Red Parker coached his last game on the evening of Friday, Nov. 13. His Benton Harmony Grove team lost to Fordyce, 22-8, in the first round of the Class 3A playoffs at Paul “Bear” Bryant Stadium in Fordyce.

Parker was born in 1931 — in the middle of the Great Depression — to Madelyn and Floyd Raymond Parker of Hampton in Calhoun County.

“As a young boy in Hampton, there were only two things that Parker ever dreamed of becoming,” Doug Crise wrote for the Pine Bluff Commercial back in 2003. “And neither of them had anything to do with football. ‘One of them was to be a big league baseball player,’ Parker said. ‘The other one was to be a cowboy.’ Parker spent his youth throwing himself into his twin passions — playing baseball and riding horses and bulls.

“When he moved with his mother to Rison, the cowboy interests faded when he was introduced to football. While his dreams were still pointed toward the diamond, Parker at least now had a more viable fallback option. ‘The only thing I ever had in my mind was playing big league baseball or being a big league football coach,’ Parker said. ‘I don’t know if it was a calling, and I don’t know if it was elimination. But those were the two things that motivated me, and I knew I could be happy doing them.’”

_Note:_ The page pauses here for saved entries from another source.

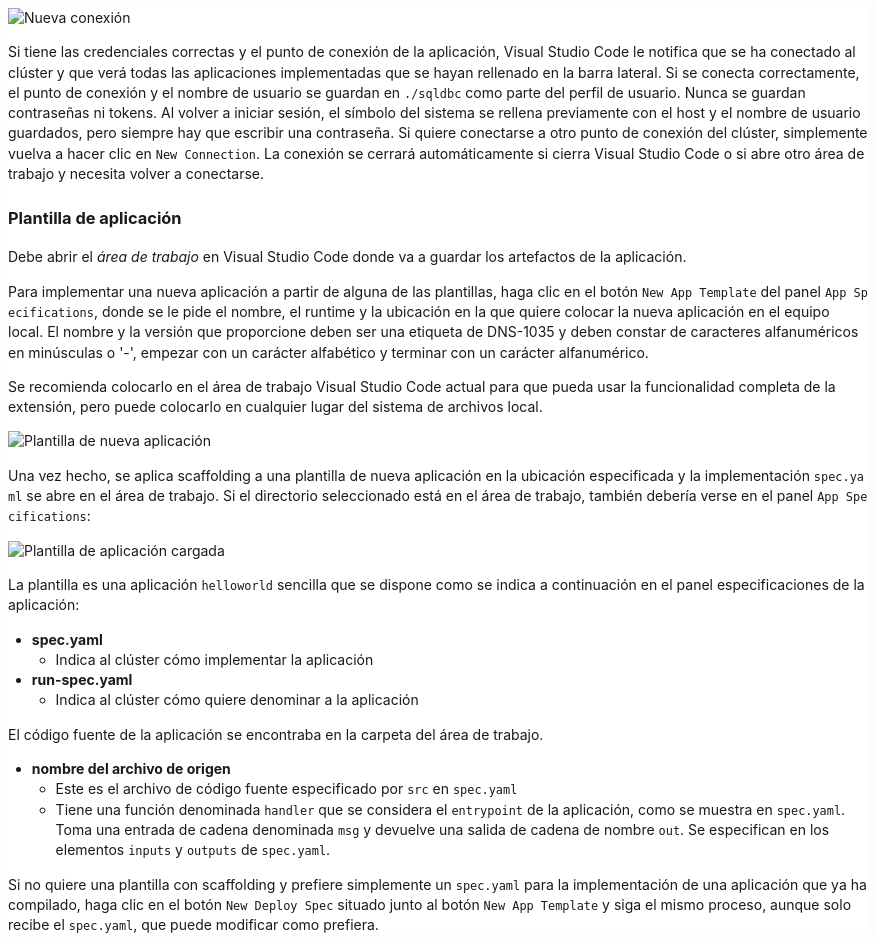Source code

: ![Nueva conexión](media/vs-extension/connect_to_cluster.png)

 Si tiene las credenciales correctas y el punto de conexión de la aplicación, Visual Studio Code le notifica que se ha conectado al clúster y que verá todas las aplicaciones implementadas que se hayan rellenado en la barra lateral. Si se conecta correctamente, el punto de conexión y el nombre de usuario se guardan en `./sqldbc` como parte del perfil de usuario. Nunca se guardan contraseñas ni tokens. Al volver a iniciar sesión, el símbolo del sistema se rellena previamente con el host y el nombre de usuario guardados, pero siempre hay que escribir una contraseña. Si quiere conectarse a otro punto de conexión del clúster, simplemente vuelva a hacer clic en `New Connection`. La conexión se cerrará automáticamente si cierra Visual Studio Code o si abre otro área de trabajo y necesita volver a conectarse.

### <a name="app-template"></a>Plantilla de aplicación

Debe abrir el *área de trabajo* en Visual Studio Code donde va a guardar los artefactos de la aplicación.

Para implementar una nueva aplicación a partir de alguna de las plantillas, haga clic en el botón `New App Template` del panel `App Specifications`, donde se le pide el nombre, el runtime y la ubicación en la que quiere colocar la nueva aplicación en el equipo local. El nombre y la versión que proporcione deben ser una etiqueta de DNS-1035 y deben constar de caracteres alfanuméricos en minúsculas o '-', empezar con un carácter alfabético y terminar con un carácter alfanumérico.

Se recomienda colocarlo en el área de trabajo Visual Studio Code actual para que pueda usar la funcionalidad completa de la extensión, pero puede colocarlo en cualquier lugar del sistema de archivos local.

![Plantilla de nueva aplicación](media/vs-extension/new_app_template.png)

Una vez hecho, se aplica scaffolding a una plantilla de nueva aplicación en la ubicación especificada y la implementación `spec.yaml` se abre en el área de trabajo. Si el directorio seleccionado está en el área de trabajo, también debería verse en el panel `App Specifications`:

![Plantilla de aplicación cargada](media/vs-extension/loading_app_template.png)

La plantilla es una aplicación `helloworld` sencilla que se dispone como se indica a continuación en el panel especificaciones de la aplicación:

- **spec.yaml**
   - Indica al clúster cómo implementar la aplicación
- **run-spec.yaml**
   - Indica al clúster cómo quiere denominar a la aplicación

El código fuente de la aplicación se encontraba en la carpeta del área de trabajo.

- **nombre del archivo de origen**
   - Este es el archivo de código fuente especificado por `src` en `spec.yaml`
   - Tiene una función denominada `handler` que se considera el `entrypoint` de la aplicación, como se muestra en `spec.yaml`. Toma una entrada de cadena denominada `msg` y devuelve una salida de cadena de nombre `out`. Se especifican en los elementos `inputs` y `outputs` de `spec.yaml`.

Si no quiere una plantilla con scaffolding y prefiere simplemente un `spec.yaml` para la implementación de una aplicación que ya ha compilado, haga clic en el botón `New Deploy Spec` situado junto al botón `New App Template` y siga el mismo proceso, aunque solo recibe el `spec.yaml`, que puede modificar como prefiera.
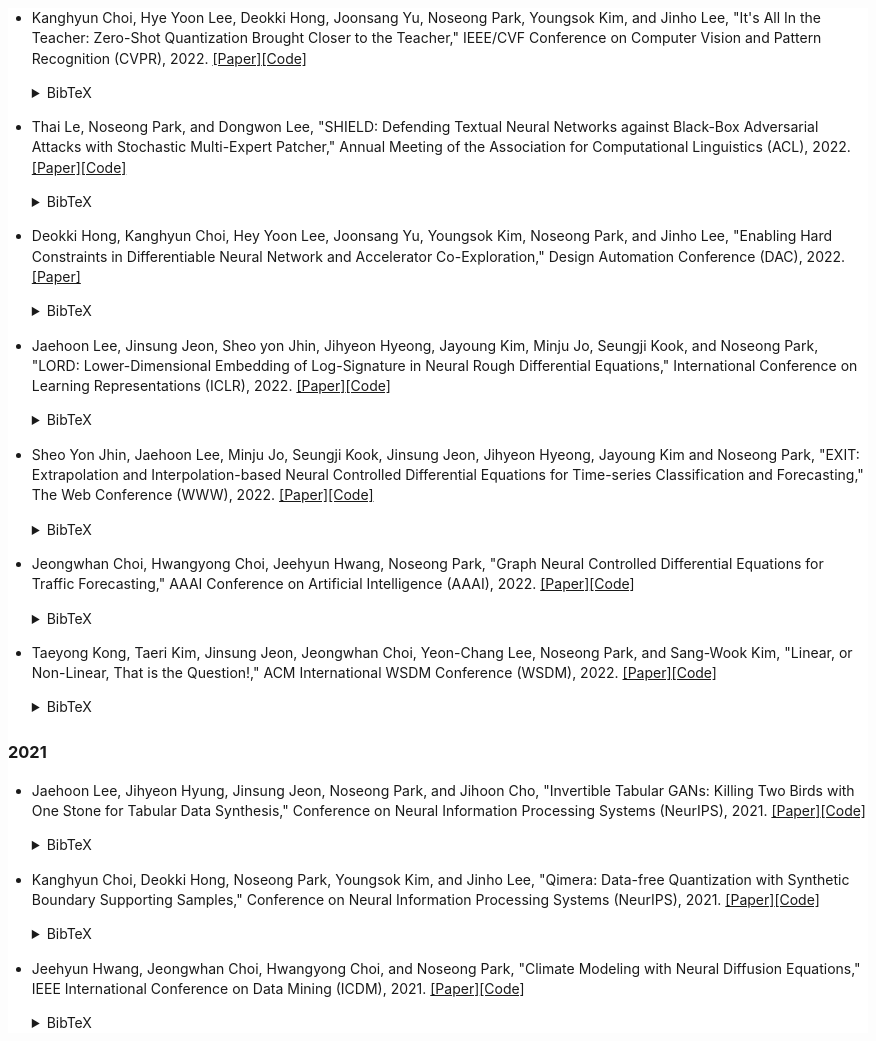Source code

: - Kanghyun Choi, Hye Yoon Lee, Deokki Hong, Joonsang Yu, Noseong Park, Youngsok Kim, and Jinho Lee, "It's All In the Teacher: Zero-Shot Quantization Brought Closer to the Teacher," IEEE/CVF Conference on Computer Vision and Pattern Recognition (CVPR), 2022. [[Paper]](https://openaccess.thecvf.com/content/CVPR2022/html/Choi_Its_All_in_the_Teacher_Zero-Shot_Quantization_Brought_Closer_to_CVPR_2022_paper.html)[[Code]](https://github.com/iamkanghyunchoi/ait) <details><summary>BibTeX</summary></details> 

- Thai Le, Noseong Park, and Dongwon Lee, "SHIELD: Defending Textual Neural Networks against Black-Box Adversarial Attacks with Stochastic Multi-Expert Patcher," Annual Meeting of the Association for Computational Linguistics (ACL), 2022. [[Paper]](https://aclanthology.org/2022.acl-long.459/)[[Code]](https://github.com/lethaiq/shield-defend-adversarial-texts) <details><summary>BibTeX</summary></details> 

- Deokki Hong, Kanghyun Choi, Hey Yoon Lee, Joonsang Yu, Youngsok Kim, Noseong Park, and Jinho Lee, "Enabling Hard Constraints in Differentiable Neural Network and Accelerator Co-Exploration," Design Automation Conference (DAC), 2022. [[Paper]](https://dl.acm.org/doi/10.1145/3489517.3530507) <details><summary>BibTeX</summary></details> 

- Jaehoon Lee, Jinsung Jeon, Sheo yon Jhin, Jihyeon Hyeong, Jayoung Kim, Minju Jo, Seungji Kook, and Noseong Park, "LORD: Lower-Dimensional Embedding of Log-Signature in Neural Rough Differential Equations," International Conference on Learning Representations (ICLR), 2022. [[Paper]](https://openreview.net/forum?id=fCG75wd39ze)[[Code]](https://github.com/leejaehoon2016/LORD) <details><summary>BibTeX</summary></details> 

- Sheo Yon Jhin, Jaehoon Lee, Minju Jo, Seungji Kook, Jinsung Jeon, Jihyeon Hyeong, Jayoung Kim and Noseong Park, "EXIT: Extrapolation and Interpolation-based Neural Controlled Differential Equations for Time-series Classification and Forecasting," The Web Conference (WWW), 2022. [[Paper]](https://dl.acm.org/doi/abs/10.1145/3485447.3512030)[[Code]](https://github.com/sheoyon-jhin/EXIT) <details><summary>BibTeX</summary></details> 

- Jeongwhan Choi, Hwangyong Choi, Jeehyun Hwang, Noseong Park, "Graph Neural Controlled Differential Equations for Traffic Forecasting," AAAI Conference on Artificial Intelligence (AAAI), 2022. [[Paper]](https://ojs.aaai.org/index.php/AAAI/article/view/20587)[[Code]](https://github.com/jeongwhanchoi/STG-NCDE) <details><summary>BibTeX</summary></details> 

- Taeyong Kong, Taeri Kim, Jinsung Jeon, Jeongwhan Choi, Yeon-Chang Lee, Noseong Park, and Sang-Wook Kim, "Linear, or Non-Linear, That is the Question!," ACM International WSDM Conference (WSDM), 2022. [[Paper]](https://dl.acm.org/doi/10.1145/3488560.3498501)[[Code]](https://github.com/qbxlvnf11/HMLET) <details><summary>BibTeX</summary></details> 

### 2021

- Jaehoon Lee, Jihyeon Hyung, Jinsung Jeon, Noseong Park, and Jihoon Cho, "Invertible Tabular GANs: Killing Two Birds with One Stone for Tabular Data Synthesis," Conference on Neural Information Processing Systems (NeurIPS), 2021. [[Paper]](https://openreview.net/forum?id=tvDBe6K8L5o)[[Code]](https://github.com/leejaehoon2016/ITGAN) <details><summary>BibTeX</summary></details> 

- Kanghyun Choi, Deokki Hong, Noseong Park, Youngsok Kim, and Jinho Lee, "Qimera: Data-free Quantization with Synthetic Boundary Supporting Samples," Conference on Neural Information Processing Systems (NeurIPS), 2021. [[Paper]](https://openreview.net/forum?id=ejo1_Weiart)[[Code]](https://github.com/iamkanghyunchoi/qimera) <details><summary>BibTeX</summary></details> 

- Jeehyun Hwang, Jeongwhan Choi, Hwangyong Choi, and Noseong Park, "Climate Modeling with Neural Diffusion Equations," IEEE International Conference on Data Mining (ICDM), 2021. [[Paper]](https://www.computer.org/csdl/proceedings-article/icdm/2021/239800a230/1Aqx1opaDPa)[[Code]](https://github.com/jeehyunHwang/Neural-Diffusion-Equation) <details><summary>BibTeX</summary></details> 
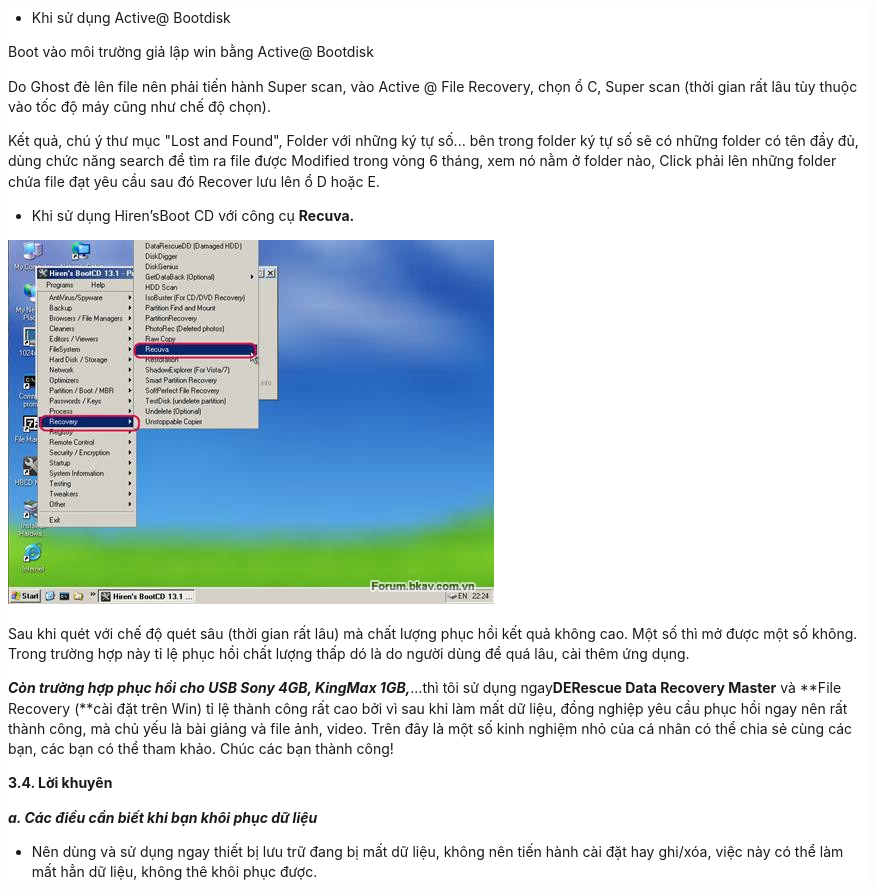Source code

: -   Khi sử dụng Active@ Bootdisk

Boot vào môi trường giả lập win bằng Active@ Bootdisk 

Do Ghost đè lên file nên phải tiến hành Super scan, vào Active @ File
Recovery, chọn ổ C, Super scan (thời gian rất lâu tùy thuộc vào tốc độ
máy cũng như chế độ chọn).

Kết quả, chú ý thư mục "Lost and Found", Folder với những ký tự số...
bên trong folder ký tự số sẽ có những folder có tên đầy đủ, dùng chức
năng search để tìm ra file được Modified trong vòng 6 tháng, xem nó nằm
ở folder nào, Click phải lên những folder chứa file đạt yêu cầu sau đó
Recover lưu lên ổ D hoặc E.

-   Khi sử dụng Hiren’sBoot CD với công cụ **Recuva.**

![](3.6.5-huong-dan-su-dung-phan-mem-cuu-du-lieu-hdd-media/image52.png)


Sau khi quét với chế độ quét sâu (thời gian rất lâu) mà chất lượng phục
hồi kết quả không cao. Một số thì mở được một số không.
Trong trường hợp này tỉ lệ phục hồi chất lượng thấp dó là do người dùng
để quá lâu, cài thêm ứng dụng.

***Còn trường hợp phục hồi cho USB Sony 4GB, KingMax 1GB,***…thì tôi sử
dụng ngay**DERescue Data Recovery Master** và **File Recovery (**cài đặt
trên Win) tỉ lệ thành công rất cao bởi vì sau khi làm mất dữ liệu, đồng
nghiệp yêu cầu phục hồi ngay nên rất thành công, mà chủ yếu là bài giảng
và file ảnh, video.
Trên đây là một số kinh nghiệm nhỏ của cá nhân có thể chia sẻ cùng các
bạn, các bạn có thể tham khảo. Chúc các bạn thành công!

**3.4. Lời khuyên**

***a. Các điều cần biết khi bạn khôi phục dữ liệu***

-   Nên dùng và sử dụng ngay thiết bị lưu trữ đang bị mất dữ liệu, không
    nên tiến hành cài đặt hay ghi/xóa, việc này có thể làm mất hẳn dữ
    liệu, không thê khôi phục được.
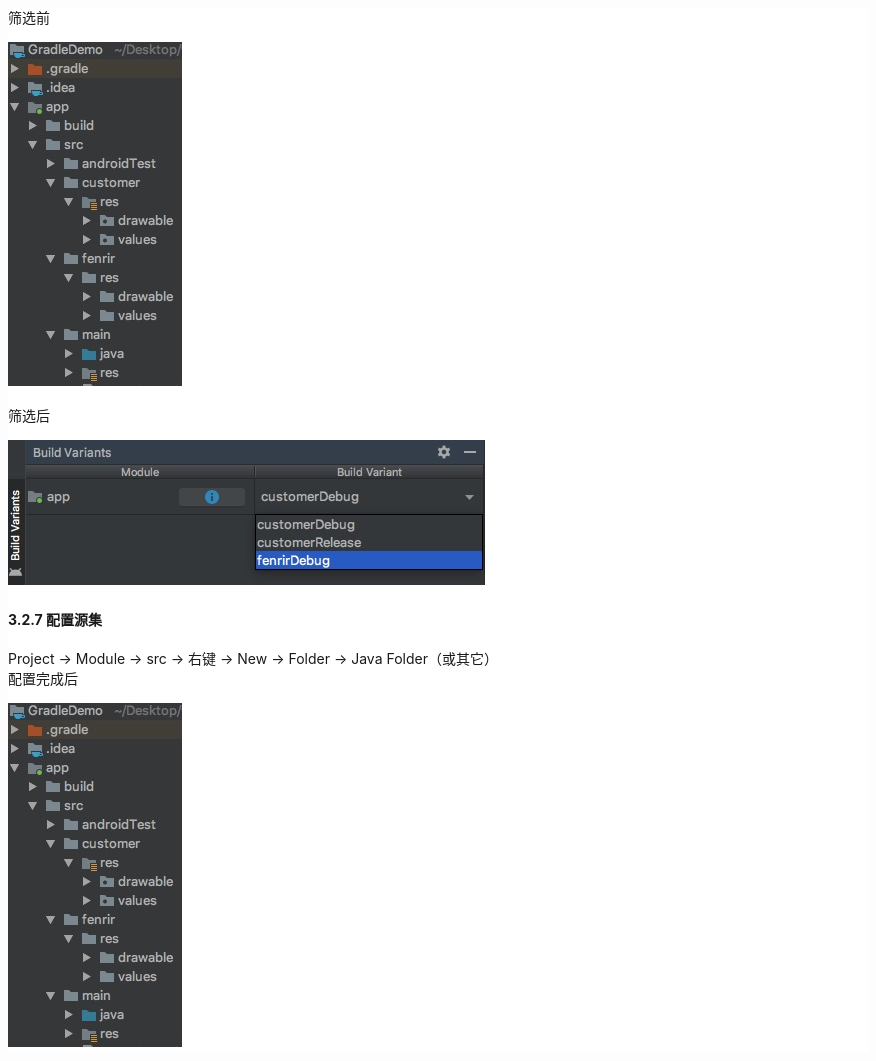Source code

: 筛选前

![image](image/2E0878DE-1A1F-4C52-AD6B-203CA742B22A.png)

筛选后

![image](image/A0E77F99-AF8E-4652-B07F-74FE187A5779.png)

#### 3.2.7 配置源集
Project -> Module -> src -> 右键 -> New -> Folder -> Java Folder（或其它）<br>
配置完成后

![image](image/2E0878DE-1A1F-4C52-AD6B-203CA742B22A.png)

Parker graduated from Rison High School in 1949 and headed to Arkansas A&M, where he was a halfback for the Boll Weevils from 1949-52.

“In 1953, Parker was a young man with ample confidence and a $10,000 signing bonus sitting on the table courtesy of the Detroit Tigers,” Crise wrote. “The Tigers didn’t have confidence in Parker’s ability to hit a major league fastball, but aptitude tests revealed the 21-year-old to possess what it took to be a future manager. For Detroit, it seemed like a wise investment. The problem was that Parker had a wife and child, and no desire to move to Warsaw, Wisc., to play for the Tigers’ low-level minor league team.”

Parker’s wife, Betty Ann, also hailed from south Arkansas — from Herbine in Cleveland County, to be exact. She died last April after 64 years of marriage. The Parkers are survived by three children — Vicki Wallace of Hot Springs, Cindy Yoos of South Carolina and Jim Mack Parker of Bryant.

“I hated cold weather, so I said, ‘I’m going to Fordyce,’” Parker said of the offer to play professional baseball.

Crise wrote of Parker’s decisions to take over the struggling Fordyce football program: “Clearly, this was the road less traveled. Parker admits now that he didn’t know then what it took to turn a young man into a winner. Relatively young himself, Parker attacked his first coaching gift with equal parts enthusiasm and instinct.”

Parker said: “I guess I just had enough gall to think I could do that. It was gall. It wasn’t ability. … I didn’t have a philosophy then. I didn’t know until the third year that I coached that I didn’t really have a philosophy.”

Parker was eager to learn. He used his own money to travel to Florida for a coaching clinic. While there, he met one of the nation’s most famous coaches, Bud Wilkinson from the University of Oklahoma.

“For some reason, Bud Wilkinson just took a liking to me,” Parker said. “I just kind of got into his head and listened. I was running plays and calling defenses and had no idea of what it was all supposed to mean together. He made me understand.”

Parker coached at Fordyce from 1953-60, compiling a record of 76-15-4. The Redbugs had a 37-game winning streak from 1957-60.